Entre o aspectos relevantes Para os operadores de comércio exterior, a norma estabelece que, para fins de importação, os operadores devem:
- Declarar as informações técnicas da mercadoria no momento do Desembaraço de Importação no Sistema Informatizado MALVINA.
- Essas informações, detalhadas no documento IF-2025-60721901-APN-SSGP#MEC (parte integrante da resolução), serão consideradas uma declaração juramentada.
- Devem ser indicados o uso, a finalidade e o cumprimento das condições de segurança exigidas pelo Anexo C do Decreto 779/95.
Desta forma, o importador assume responsabilidade técnica e legal sobre o cumprimento do regime de segurança aplicável.
Organismos certificadores, elementos alcançados e obrigações adicionais
A norma define a Licença de Certificação como "o instrumento técnico que atesta a conformidade do autopeças avaliado com normas de segurança específicas". Ela pode ser emitida por:
- Organizações reconhecidas pela ONU (TRADUÇÃO/WP.29/343)
- El INTI
- El IRAM
- Certificadores credenciados pela Organismo Argentino de Acreditação (OAA)
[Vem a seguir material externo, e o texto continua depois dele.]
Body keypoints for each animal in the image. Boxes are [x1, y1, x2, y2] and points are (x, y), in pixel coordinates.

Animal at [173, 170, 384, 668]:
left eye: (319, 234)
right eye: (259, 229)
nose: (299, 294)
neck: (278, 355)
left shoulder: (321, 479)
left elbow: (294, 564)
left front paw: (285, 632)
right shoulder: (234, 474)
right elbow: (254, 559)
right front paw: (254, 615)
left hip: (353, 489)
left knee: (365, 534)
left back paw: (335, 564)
- Organizações com reconhecimento internacional antes ILAC
- Laboratórios de ensaio acreditados sob ISO 17025
A resolução atinge um total de 52 peças de automóveis, dentre as quais se destacam:
- Pneus
- Cinto de segurança
- Faróis retrorrefletivos triangulares
- Pastilhas e bandas de freio
- Capacetes de proteção para uso veicular, entre outros.
Uma das principais novidades do regime é a obrigatoriedade da constituição de uma Código QR visível, com informações sobre o fabricante ou importador, a identificação do produto e a certificação correspondente. O código deve estar no produto ou em sua embalagem primária e ser facilmente legível pelo usuário.
O prazo para cumprimento desta obrigação é de 180 dias corridos, contados da publicação do regulamento.
A Resolução 222/2025 faz parte de uma estratégia governamental mais ampla para fortalecer a competitividade do setor automotivo argentino por meio da harmonização com os padrões internacionais e da implementação de requisitos técnicos verificáveis e rastreáveis.
Para os operadores de comércio exterior, isso implica novas responsabilidades em termos de documentação, logística e declarações. Portanto, recomenda-se a leitura atenta e a coordenação adequada com órgãos certificadores, despachantes aduaneiros e fornecedores para evitar problemas ou atrasos na entrada no mercado local.